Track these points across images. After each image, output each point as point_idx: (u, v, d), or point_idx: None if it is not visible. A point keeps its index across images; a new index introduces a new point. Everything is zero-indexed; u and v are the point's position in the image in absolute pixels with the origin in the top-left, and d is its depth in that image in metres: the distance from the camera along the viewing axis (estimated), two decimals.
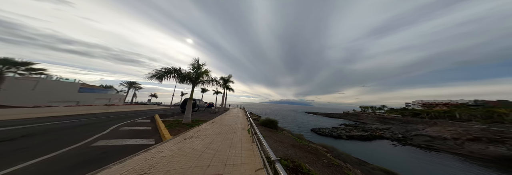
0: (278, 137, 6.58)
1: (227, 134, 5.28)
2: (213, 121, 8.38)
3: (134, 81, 25.74)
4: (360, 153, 13.38)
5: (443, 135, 18.30)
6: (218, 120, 8.99)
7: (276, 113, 56.29)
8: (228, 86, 17.51)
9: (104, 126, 6.70)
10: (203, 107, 17.22)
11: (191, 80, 7.96)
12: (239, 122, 8.10)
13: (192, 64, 8.31)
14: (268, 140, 5.46)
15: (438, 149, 15.84)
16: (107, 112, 12.62)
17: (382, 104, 54.34)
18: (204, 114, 12.37)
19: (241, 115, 11.95)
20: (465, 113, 27.53)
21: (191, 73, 8.02)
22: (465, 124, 21.69)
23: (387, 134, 21.98)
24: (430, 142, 17.74)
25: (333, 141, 18.01)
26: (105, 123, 7.34)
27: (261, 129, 7.58)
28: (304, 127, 27.34)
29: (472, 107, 33.67)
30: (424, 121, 28.62)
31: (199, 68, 8.37)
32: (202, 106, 17.17)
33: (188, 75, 7.91)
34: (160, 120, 8.47)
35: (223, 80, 16.45)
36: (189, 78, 7.89)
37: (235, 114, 12.59)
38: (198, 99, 17.17)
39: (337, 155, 7.84)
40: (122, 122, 7.82)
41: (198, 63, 8.39)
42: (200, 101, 16.80)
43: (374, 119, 43.14)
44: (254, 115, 19.38)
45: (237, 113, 14.51)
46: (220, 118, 9.98)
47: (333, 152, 8.35)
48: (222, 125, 7.23)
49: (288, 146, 5.38)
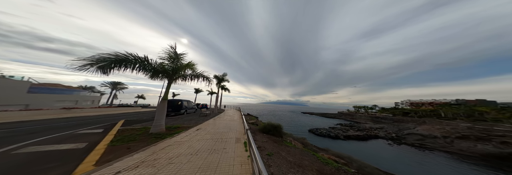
0: (290, 153, 4.69)
1: (211, 153, 3.43)
2: (198, 128, 6.41)
3: (119, 82, 24.09)
4: (359, 153, 13.50)
5: (433, 134, 19.16)
6: (207, 125, 7.25)
7: (274, 114, 56.27)
8: (224, 86, 16.86)
9: (2, 143, 4.40)
10: (192, 109, 14.85)
11: (167, 75, 6.03)
12: (233, 128, 6.48)
13: (168, 54, 6.09)
14: (277, 161, 3.63)
15: (430, 147, 16.49)
16: (61, 117, 10.05)
17: (373, 104, 56.53)
18: (191, 118, 10.22)
19: (236, 118, 10.46)
20: (449, 112, 29.31)
21: (166, 65, 6.02)
22: (452, 122, 22.97)
23: (381, 134, 22.62)
24: (422, 141, 18.46)
25: (331, 142, 18.13)
26: (16, 138, 4.94)
27: (263, 138, 5.92)
28: (301, 127, 27.42)
29: (454, 105, 36.04)
30: (414, 119, 30.03)
31: (177, 58, 6.19)
32: (192, 108, 14.76)
33: (162, 68, 5.82)
34: (117, 128, 6.55)
35: (217, 79, 14.95)
36: (164, 72, 5.89)
37: (229, 117, 10.93)
38: (187, 99, 14.97)
39: (359, 168, 7.74)
40: (54, 134, 5.54)
41: (175, 53, 6.19)
42: (188, 102, 14.42)
43: (367, 118, 44.64)
44: (252, 117, 17.39)
45: (233, 115, 12.73)
46: (210, 122, 8.26)
47: (352, 164, 8.26)
48: (208, 134, 5.45)
49: (314, 174, 3.56)
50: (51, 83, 19.63)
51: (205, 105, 24.51)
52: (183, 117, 10.64)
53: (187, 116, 11.75)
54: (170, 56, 6.10)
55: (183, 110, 12.26)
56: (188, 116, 11.75)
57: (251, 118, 15.30)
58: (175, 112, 11.76)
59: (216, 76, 14.76)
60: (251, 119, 14.22)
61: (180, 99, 12.81)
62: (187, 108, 13.31)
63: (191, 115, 12.17)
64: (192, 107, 14.89)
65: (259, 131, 7.28)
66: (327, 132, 22.12)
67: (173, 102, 12.20)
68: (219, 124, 7.76)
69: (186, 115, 12.20)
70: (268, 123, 7.72)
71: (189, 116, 11.27)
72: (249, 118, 16.13)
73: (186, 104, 13.36)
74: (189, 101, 14.75)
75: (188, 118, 10.32)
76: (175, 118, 10.44)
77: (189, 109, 13.76)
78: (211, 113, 13.84)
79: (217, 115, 12.71)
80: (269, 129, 7.27)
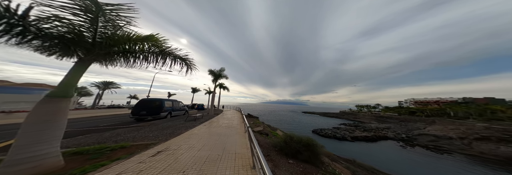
0: None
1: None
2: (162, 149, 3.17)
3: (110, 81, 22.54)
4: (371, 156, 12.16)
5: (448, 134, 17.80)
6: (185, 140, 3.99)
7: (275, 114, 55.02)
8: (222, 85, 15.38)
9: None
10: (182, 111, 11.86)
11: (85, 48, 2.77)
12: (230, 148, 3.33)
13: None
14: None
15: (447, 149, 15.13)
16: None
17: (373, 103, 55.30)
18: (171, 124, 6.72)
19: (236, 122, 7.46)
20: (460, 111, 27.96)
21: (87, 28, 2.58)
22: (466, 122, 21.60)
23: (390, 134, 21.28)
24: (436, 142, 17.11)
25: (337, 143, 16.80)
26: None
27: (287, 170, 2.91)
28: (304, 128, 26.08)
29: (463, 104, 34.69)
30: (422, 119, 28.66)
31: (102, 12, 2.47)
32: (181, 109, 11.81)
33: (73, 32, 2.53)
34: None
35: (213, 75, 12.24)
36: (61, 39, 2.54)
37: (227, 121, 7.75)
38: (173, 99, 12.10)
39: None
40: None
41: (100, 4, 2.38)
42: (175, 102, 11.35)
43: (371, 117, 43.29)
44: (256, 121, 11.88)
45: (232, 117, 9.68)
46: (195, 132, 4.96)
47: None
48: (171, 169, 2.27)
49: None
50: (34, 83, 18.24)
51: (201, 105, 21.76)
52: (159, 123, 7.16)
53: (169, 120, 8.35)
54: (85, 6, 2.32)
55: (165, 113, 9.13)
56: (170, 120, 8.36)
57: (254, 121, 11.24)
58: (153, 115, 8.64)
59: (211, 71, 12.30)
60: (255, 122, 10.58)
61: (160, 98, 9.74)
62: (172, 110, 10.28)
63: (176, 119, 8.80)
64: (182, 108, 12.02)
65: (277, 151, 3.87)
66: (333, 132, 20.77)
67: (149, 102, 9.08)
68: (208, 135, 4.61)
69: (169, 119, 8.79)
70: (290, 135, 4.11)
71: (172, 121, 7.91)
72: (250, 119, 12.01)
73: (171, 105, 10.32)
74: (175, 100, 11.72)
75: (167, 124, 6.82)
76: (148, 124, 6.90)
77: (175, 110, 10.76)
78: (206, 114, 11.43)
79: (212, 118, 9.53)
80: (296, 150, 3.69)
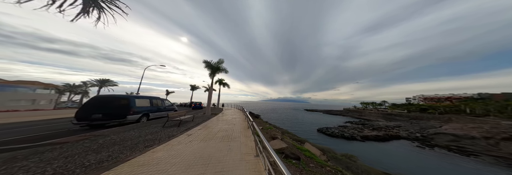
0: None
1: None
2: None
3: (107, 79, 21.55)
4: (388, 159, 10.72)
5: (470, 134, 16.09)
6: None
7: (277, 112, 53.75)
8: (222, 81, 13.99)
9: None
10: (167, 111, 8.44)
11: None
12: None
13: None
14: None
15: (472, 151, 13.50)
16: None
17: (376, 100, 53.15)
18: (135, 135, 4.17)
19: (239, 128, 5.25)
20: (478, 107, 25.89)
21: None
22: (488, 120, 19.72)
23: (402, 133, 19.66)
24: (457, 142, 15.45)
25: (346, 143, 15.38)
26: None
27: None
28: (308, 126, 24.69)
29: (480, 100, 32.42)
30: (435, 117, 26.77)
31: None
32: (167, 109, 8.56)
33: None
34: None
35: (210, 67, 9.82)
36: None
37: (226, 127, 5.52)
38: (152, 96, 8.19)
39: None
40: None
41: None
42: (156, 99, 7.93)
43: (377, 115, 41.47)
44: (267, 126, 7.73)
45: (232, 120, 7.31)
46: (161, 155, 2.68)
47: None
48: None
49: None
50: (26, 81, 17.39)
51: (199, 104, 19.00)
52: (117, 132, 4.39)
53: (139, 126, 5.33)
54: None
55: (136, 115, 6.07)
56: (141, 126, 5.38)
57: (264, 126, 7.57)
58: (114, 119, 5.55)
59: (207, 63, 9.83)
60: (265, 127, 6.89)
61: (127, 95, 6.61)
62: (151, 111, 7.13)
63: (153, 124, 5.87)
64: (168, 108, 8.68)
65: None
66: (340, 131, 19.32)
67: (107, 101, 5.88)
68: (184, 165, 2.26)
69: (141, 125, 5.69)
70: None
71: (141, 128, 5.01)
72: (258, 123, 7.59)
73: (148, 103, 7.11)
74: (158, 98, 8.14)
75: (124, 135, 4.13)
76: (86, 136, 3.90)
77: (158, 111, 7.63)
78: (202, 115, 8.99)
79: (206, 120, 6.96)
80: None
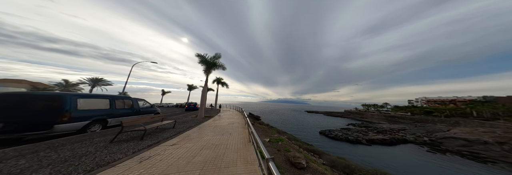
0: None
1: None
2: None
3: (100, 78, 20.69)
4: (401, 165, 9.84)
5: (483, 138, 15.21)
6: None
7: (277, 113, 52.84)
8: (220, 80, 13.14)
9: None
10: (142, 113, 6.31)
11: None
12: None
13: None
14: None
15: (487, 157, 12.59)
16: None
17: (376, 101, 52.38)
18: (43, 162, 2.31)
19: (236, 140, 3.69)
20: (486, 111, 25.02)
21: None
22: (499, 124, 18.85)
23: (409, 137, 18.75)
24: (470, 148, 14.54)
25: (351, 147, 14.49)
26: None
27: None
28: (310, 128, 23.80)
29: (486, 103, 31.55)
30: (441, 120, 25.88)
31: None
32: (142, 112, 6.32)
33: None
34: None
35: (205, 62, 8.36)
36: None
37: (219, 137, 3.99)
38: (112, 95, 5.75)
39: None
40: None
41: None
42: (126, 99, 5.91)
43: (380, 117, 40.54)
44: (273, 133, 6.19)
45: (229, 125, 5.72)
46: None
47: None
48: None
49: None
50: (12, 79, 16.56)
51: (194, 104, 16.85)
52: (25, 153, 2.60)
53: (71, 143, 3.29)
54: None
55: (74, 123, 4.07)
56: (73, 143, 3.30)
57: (271, 137, 5.36)
58: (27, 130, 3.45)
59: (202, 58, 8.24)
60: (275, 140, 4.86)
61: (61, 93, 4.26)
62: (109, 115, 4.99)
63: (96, 138, 3.77)
64: (141, 111, 6.31)
65: None
66: (344, 134, 18.42)
67: (19, 100, 3.81)
68: None
69: (78, 139, 3.59)
70: None
71: (69, 146, 3.08)
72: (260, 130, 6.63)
73: (100, 106, 4.88)
74: (125, 97, 6.01)
75: (13, 164, 2.21)
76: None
77: (118, 116, 5.30)
78: (194, 118, 7.59)
79: (193, 127, 5.40)
80: None
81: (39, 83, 18.39)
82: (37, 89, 17.38)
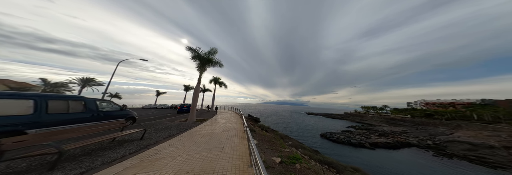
0: None
1: None
2: None
3: (91, 78, 19.66)
4: (410, 171, 9.27)
5: (488, 142, 14.81)
6: None
7: (277, 115, 52.14)
8: (218, 80, 12.51)
9: None
10: (103, 119, 4.66)
11: None
12: None
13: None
14: None
15: (494, 162, 12.12)
16: None
17: (374, 104, 52.28)
18: None
19: (230, 163, 2.33)
20: (487, 114, 24.84)
21: None
22: (502, 127, 18.55)
23: (413, 140, 18.28)
24: (475, 152, 14.10)
25: (354, 151, 13.90)
26: None
27: None
28: (311, 131, 23.16)
29: (486, 106, 31.52)
30: (443, 123, 25.58)
31: None
32: (95, 118, 4.45)
33: None
34: None
35: (198, 57, 7.61)
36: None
37: (203, 155, 2.67)
38: (38, 93, 3.64)
39: None
40: None
41: None
42: (73, 99, 4.21)
43: (380, 120, 40.23)
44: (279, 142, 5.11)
45: (222, 134, 4.53)
46: None
47: None
48: None
49: None
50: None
51: (187, 106, 15.16)
52: None
53: None
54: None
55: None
56: None
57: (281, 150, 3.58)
58: None
59: (194, 52, 7.53)
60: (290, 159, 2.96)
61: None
62: (33, 122, 3.23)
63: None
64: (100, 115, 4.63)
65: None
66: (346, 137, 17.84)
67: None
68: None
69: None
70: None
71: None
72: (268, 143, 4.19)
73: (14, 110, 3.11)
74: (71, 97, 4.52)
75: None
76: None
77: (51, 125, 3.50)
78: (184, 122, 6.82)
79: (172, 137, 4.07)
80: None
81: (23, 83, 17.37)
82: (18, 89, 16.35)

Description of the task ::
Give again, word for word, every line of the listing above from the one with "70: (268, 123, 7.72)" to the one with "79: (217, 115, 12.71)", both inclusive, and nothing beyond them.

Written response ::
70: (268, 123, 7.72)
71: (189, 116, 11.27)
72: (249, 118, 16.13)
73: (186, 104, 13.36)
74: (189, 101, 14.75)
75: (188, 118, 10.32)
76: (175, 118, 10.44)
77: (189, 109, 13.76)
78: (211, 113, 13.84)
79: (217, 115, 12.71)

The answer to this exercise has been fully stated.